Alisku mengernyit seolah menolak merasakan sakit yang tiba-tiba muncul dihatiku. Setiap cerita yang berawal indah, tak akan mungkin berlangsung indah selamanya. Seperti malam yang ditemani siang. Seperti itu pula Tuhan menciptakan tangis mendampingi tawa. Aku ingin bercerita padamu, mimpi. Tawaku, tangisku, rinduku. Semuanya.
Namun hari itu, kutemukan kau berjalan di jalanmu. Kau tertawa di duniamu. Kau terlihat begitu berkilau di mataku. Menyaksikan apa yang ada di belakangmu, merasakan semua yang ada di belakangku. Seperti terbangun, tersadar sepenuhnya. Kutarik mundur langkahku, setapak demi setapak..menjauh. Mencoba menjauh. Kakiku..Mulai melewati batasanku. Tak boleh kubiarkan. Kakiku berusaha melangkah, untuk memasuki hidupmu..mimpi. Tak akan kubiarkan. Meskipun aku tau, hatiku telah melewati batasannya sejak lama.
Kupejamkan mataku sejenak mencari jawaban, masihkah perasaan itu di sana. Dan kembali mengetik.
Aku terjaga, tersadar sepenuhnya. Hidup ini tak ada yang berlangsung selamanya.
Apa yang harus kulakukan kini? Mengikuti keserakahanku melangkah masuk ke hidupmu? Dengan menutup mata, menutup telinga mengacuhkan semuanya. Atau sanggupkah aku meninggalkan semua dan menawarkan persahabatan? Dan saat aku terdiam termangu disini, tiba tiba saja kau pergi...dan menghilang.
Jemariku berhenti, sebulir air menetes di pipiku. Aku, masih bisa merasakan sakitnya. Walau lukanya tak lagi segar. Tapi perasaan sakit itu masih bisa kuingat dengan jelas. Dengan cepat, kuseka pipiku dan kulanjutkan tulisanku.
Taukah kau apa yang aku rasakan saat itu mimpiku? Rindu..begitu merindukanmu. Aku menangisimu hingga aku lelah menangis. Ingin aku berlari menyeret kakiku menemuimu, akan kugunakan alasan apapun itu agar aku bisa melihatmu. Tapi kakiku membeku. Ingin aku berteriak betapa aku merindukanmu, tapi hatiku tak mengizinkan.

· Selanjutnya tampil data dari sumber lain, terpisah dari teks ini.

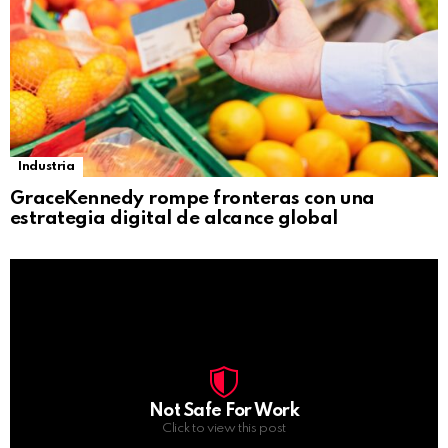
Industria
GraceKennedy rompe fronteras con una
estrategia digital de alcance global
Not Safe For Work
Click to view this post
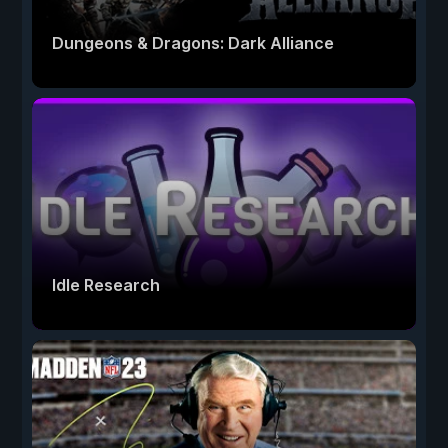
Dungeons & Dragons: Dark Alliance
Idle Research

Mengapa? Bukankah sejatinya cinta menyatukan dua hati yang berbeda? Lalu mengapa aku merasa takut melihat perbedaan kita? Bukankah seharusnya cinta memperjuangkan, mempertahankan? Lalu mengapa aku hanya sanggup terdiam dan menarik langkah mundur? Pengecutkah aku? Atau ini semua hanya sebuah bentuk dari pertahanan diri.
Apa yang harus aku lakukan wahai mimpiku? Aku bukan penjaga waktu yang menguasai masa lalu. Aku pun tidak akan sanggup memanggilmu. Aku hanya mampu bertahan dan menjalani hidupku. Membiarkan semuanya berlalu. Berharap waktu yang menyelesaikan semuanya, menghapus semuanya.
Dan saat ini?
Aku... hanya akan merindukanmu sampai aku merasa bosan.